### [Exercise brief]
An exact transcript of every entry is required, without any of the pictures.

Stored data entries:
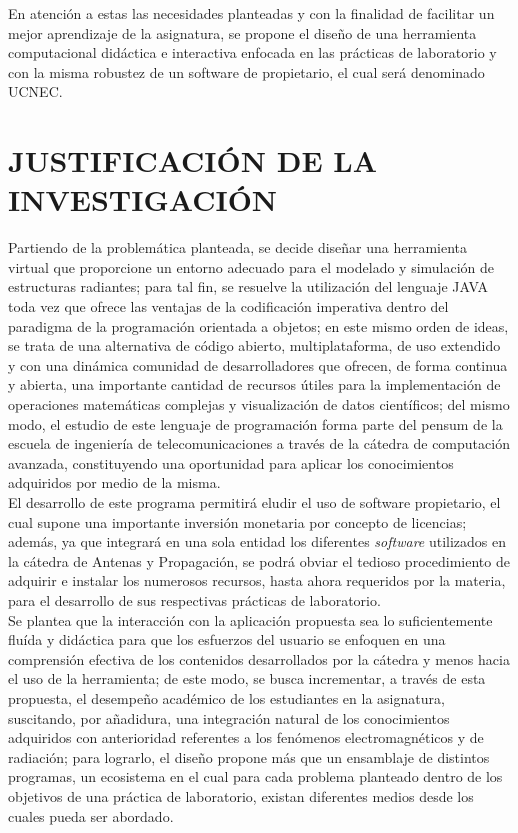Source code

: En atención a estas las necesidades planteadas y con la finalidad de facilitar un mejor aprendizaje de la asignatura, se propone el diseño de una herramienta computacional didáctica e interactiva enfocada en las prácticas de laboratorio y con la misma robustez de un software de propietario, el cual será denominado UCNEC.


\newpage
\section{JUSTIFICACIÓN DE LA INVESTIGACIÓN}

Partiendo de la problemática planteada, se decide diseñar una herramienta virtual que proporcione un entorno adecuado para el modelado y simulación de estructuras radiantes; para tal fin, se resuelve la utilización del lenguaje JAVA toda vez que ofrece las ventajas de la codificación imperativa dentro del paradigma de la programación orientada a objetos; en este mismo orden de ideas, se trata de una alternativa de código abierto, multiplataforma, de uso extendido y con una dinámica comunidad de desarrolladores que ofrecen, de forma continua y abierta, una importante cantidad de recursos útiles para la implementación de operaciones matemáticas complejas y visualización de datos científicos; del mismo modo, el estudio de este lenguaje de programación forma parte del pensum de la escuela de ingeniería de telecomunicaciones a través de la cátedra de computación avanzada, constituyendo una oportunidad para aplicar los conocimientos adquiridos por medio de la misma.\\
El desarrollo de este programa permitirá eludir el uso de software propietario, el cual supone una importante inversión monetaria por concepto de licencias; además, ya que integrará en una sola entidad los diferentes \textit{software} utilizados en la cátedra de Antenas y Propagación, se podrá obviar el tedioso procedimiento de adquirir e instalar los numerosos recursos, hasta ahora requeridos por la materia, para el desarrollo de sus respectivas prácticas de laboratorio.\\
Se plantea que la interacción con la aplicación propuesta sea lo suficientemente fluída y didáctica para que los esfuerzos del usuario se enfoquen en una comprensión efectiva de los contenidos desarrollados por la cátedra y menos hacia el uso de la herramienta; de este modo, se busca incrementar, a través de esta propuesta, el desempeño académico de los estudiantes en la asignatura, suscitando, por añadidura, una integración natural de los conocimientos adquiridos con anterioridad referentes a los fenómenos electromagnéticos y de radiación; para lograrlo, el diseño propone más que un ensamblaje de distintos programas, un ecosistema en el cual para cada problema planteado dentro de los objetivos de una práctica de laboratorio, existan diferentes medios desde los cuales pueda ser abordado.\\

### [Response]
Source code

: En atención a estas las necesidades planteadas y con la finalidad de facilitar un mejor aprendizaje de la asignatura, se propone el diseño de una herramienta computacional didáctica e interactiva enfocada en las prácticas de laboratorio y con la misma robustez de un software de propietario, el cual será denominado UCNEC.


\newpage
\section{JUSTIFICACIÓN DE LA INVESTIGACIÓN}

Partiendo de la problemática planteada, se decide diseñar una herramienta virtual que proporcione un entorno adecuado para el modelado y simulación de estructuras radiantes; para tal fin, se resuelve la utilización del lenguaje JAVA toda vez que ofrece las ventajas de la codificación imperativa dentro del paradigma de la programación orientada a objetos; en este mismo orden de ideas, se trata de una alternativa de código abierto, multiplataforma, de uso extendido y con una dinámica comunidad de desarrolladores que ofrecen, de forma continua y abierta, una importante cantidad de recursos útiles para la implementación de operaciones matemáticas complejas y visualización de datos científicos; del mismo modo, el estudio de este lenguaje de programación forma parte del pensum de la escuela de ingeniería de telecomunicaciones a través de la cátedra de computación avanzada, constituyendo una oportunidad para aplicar los conocimientos adquiridos por medio de la misma.\\
El desarrollo de este programa permitirá eludir el uso de software propietario, el cual supone una importante inversión monetaria por concepto de licencias; además, ya que integrará en una sola entidad los diferentes \textit{software} utilizados en la cátedra de Antenas y Propagación, se podrá obviar el tedioso procedimiento de adquirir e instalar los numerosos recursos, hasta ahora requeridos por la materia, para el desarrollo de sus respectivas prácticas de laboratorio.\\
Se plantea que la interacción con la aplicación propuesta sea lo suficientemente fluída y didáctica para que los esfuerzos del usuario se enfoquen en una comprensión efectiva de los contenidos desarrollados por la cátedra y menos hacia el uso de la herramienta; de este modo, se busca incrementar, a través de esta propuesta, el desempeño académico de los estudiantes en la asignatura, suscitando, por añadidura, una integración natural de los conocimientos adquiridos con anterioridad referentes a los fenómenos electromagnéticos y de radiación; para lograrlo, el diseño propone más que un ensamblaje de distintos programas, un ecosistema en el cual para cada problema planteado dentro de los objetivos de una práctica de laboratorio, existan diferentes medios desde los cuales pueda ser abordado.\\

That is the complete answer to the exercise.